Why have literary critics been so concerned about authorial intention? I say “have been” because these discussions were most vigorous back in the 1960s and 1970s, but now are not so important – though the issue is central to Joseph Carroll, the Darwinian critic.
One might think it was about how one reasons to an interpretation of a work. That’s certainly how it seemed back in the 60s and 70s. But I don’t believe that any more. For one thing, there are a few important cases where an appeal to the author has little traction. How do you appeal to the author of Iliad or Odyssey? We don’t know who Homer was, if indeed he was a single individual. While we do know who Shakespeare was – I give no credence to the arguments that Shakespeare was someone else – we know so little about him that an appeal to Shakespearean plausibility is little more than an appeal to the Elizabethan world view. And then in one peculiar and particular case where we know a great deal about the author – I’m thinking about Coleridge and “Kubla Khan” – critics feel free to ignore or reason away the one thing he told us about the text, that it is incomplete.
As a practical matter, whatever else we might know about a given author, whatever materials we might have – drafts, correspondence, essays, whatever ¬– the text itself is going to be out best source of evidence. The really tricky problems that arise with interpreting a literary texts – I’m thinking here of de Man’s essay, “Form and in Intent in the American New Criticism” – also exist in dealing with any form of secondary material, whether by the author or others. Something else is going on.
While the issue is raised in the context of interpretive criticism I don’t think the argument is really about practical matters of interpretation. And that brings us to Joseph Carroll. One practical value of an appeal to the author would be to rule against an interpretation that’s not consistent with the author’s intent (as we’ve been able to ascertain it). Carroll is certainly interested in ruling lots of interpretations out of court. But his main instrument for doing so is bio-cultural criticism (aka Darwinian literary criticism). Once that’s been done, what interpretive range is left where an appeal to the author would be possible?

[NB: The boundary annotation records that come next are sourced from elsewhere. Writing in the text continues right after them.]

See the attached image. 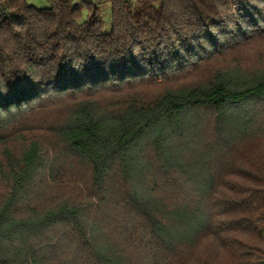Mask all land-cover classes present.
<instances>
[{
    "label": "trees",
    "instance_id": "1",
    "mask_svg": "<svg viewBox=\"0 0 264 264\" xmlns=\"http://www.w3.org/2000/svg\"><path fill=\"white\" fill-rule=\"evenodd\" d=\"M51 2L38 9L0 0V132L57 110L49 129L89 169L93 192L38 211L29 197L50 170L42 146L6 149L0 264H130L137 255L151 264H264V158L230 157L264 137V69L234 65L149 100L130 94L175 82L190 56L210 61L261 39L264 0H105L109 32L101 4ZM208 113L213 140L203 143ZM110 185L118 219H128L121 235L137 242L130 254L105 242L90 219ZM209 237L208 257L199 259ZM66 243L77 245L70 262L61 255Z\"/></svg>",
    "mask_w": 264,
    "mask_h": 264
},
{
    "label": "rangeland",
    "instance_id": "2",
    "mask_svg": "<svg viewBox=\"0 0 264 264\" xmlns=\"http://www.w3.org/2000/svg\"><path fill=\"white\" fill-rule=\"evenodd\" d=\"M74 1L75 3H81L84 0ZM92 1L101 4L103 9L102 16L104 20V31L109 32L111 30L110 6L104 4L105 0ZM27 2L38 9L50 8L52 6L51 0H27ZM256 39L258 40L247 42L243 45L233 46L231 47L232 50L228 51L227 53L224 52L221 56L216 55L210 61L200 62L201 60H199L198 57L196 58L190 56V63L188 66H186V71L181 72L178 76L179 79H175V82L167 83L163 81L162 83H156L151 86L150 84L148 86L141 85V90L144 89L145 91H142V93L140 91L134 92L140 89L137 87L134 90L132 89V92L134 93L130 92V94H142L143 97L145 96V99L149 100L162 94L165 90L164 88L169 87L172 84H197L201 81H206L209 79L217 69L230 68L234 65L241 66L248 73L254 72L256 70H263L264 35L261 36V39ZM230 45H232V43ZM208 47L210 50L211 46L209 45ZM114 96L115 95L107 94L105 98L113 100L112 97ZM56 113H58L57 110ZM56 113L53 114L48 111H39L36 113V115L32 116L30 120L28 119L23 123H15L11 125L8 130L0 132V138L1 136L5 138L4 140L0 139V169L6 164L4 157V151L6 149H9L14 154L19 155V153L27 147L29 142L38 141L43 148V152L46 154V159L48 160L47 162L50 164V170L42 174L37 189L35 188L34 193L29 197V199L33 198L29 204L38 208V211H42L43 209L45 210L61 201L63 202L65 200L74 201L84 199L86 195H90L91 197L93 192L91 190V176L88 171L89 169L82 167L76 162L72 161L73 158L67 155L63 147L60 146L59 142L54 136V133H52V131L49 129V122L54 118ZM212 132L213 116L208 113L205 115L204 124L202 125L200 132H198L197 138L198 140L200 138L199 141L206 143L209 141V139L210 141L213 140ZM240 152L242 154L251 152L253 159L264 158V137L238 145L234 152L235 157L234 155L230 156L232 160H234L238 154L240 155ZM228 160L229 159H224L223 165ZM240 162L241 160L239 161V164ZM52 164H54V167ZM235 180L240 181L238 178ZM108 189V191L100 194L102 199L94 200V205L91 207L92 211H90L89 214L90 219L92 221H97V224L101 230L100 234L103 235L102 237L105 242L111 243L117 246L120 251L130 254L129 252H135L134 250H138L136 248L137 242L132 241L127 245L126 241L121 235L123 234V229L125 230L126 228L128 219H125L123 224L120 221L121 217L118 219L116 215L117 210L115 209V203L117 202L118 196L116 197V191L113 185H110ZM6 192L7 190L5 183L1 180L0 176V200ZM171 197L172 195L170 198L167 196L166 199L172 200ZM103 199L105 202L100 204ZM212 205V202H207L205 206L210 209ZM216 220L214 221L216 222ZM211 241L213 243L212 237L202 239L197 248L196 257L199 259L208 257L207 247ZM74 246L77 247V245ZM74 246L67 243L64 244L61 250L63 260L70 262L72 257H76ZM126 248H128L129 252L126 251ZM211 257L213 258V256ZM128 262H130V264H151V260L139 258L138 255L134 256L133 259H129Z\"/></svg>",
    "mask_w": 264,
    "mask_h": 264
}]
</instances>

I’ve read some of his practical criticism – his discussions of Pride and Prejudice, Hamlet, and Wuthering Heights – and he certainly rules against a great many interpretations. But, as I recall, he does that with his critical theory, not through an appeal to the author. Why, then, does he need to appeal to the author’s intention?
It must have to do with the kind of story he wants to tell about how literature works, how it achieves its effects. While authorial intention was put in dispute back in the 1950s by the new critics, the major battles were fought in the 1960s and 1970s, and they were fought over language. These battles displaced individual human subjects – readers as well as authors – with vast systems, semiotic systems, systems of power, systems of control. Carroll combats those with his bio-cultural ideas. When Carroll interprets a text, he does so with evolutionary psychology and cultural theory.
Authorial intention is just along for the ride. It isn’t a source of evidence. It’s not as though Carroll takes an interpretation as far as bio-cultural reasoning can go, and then calls on the author to nail down the last details. The author is something that Carroll is saving, not something he’s asking for testimony.
I wonder what he thinks of Great Man theories of history?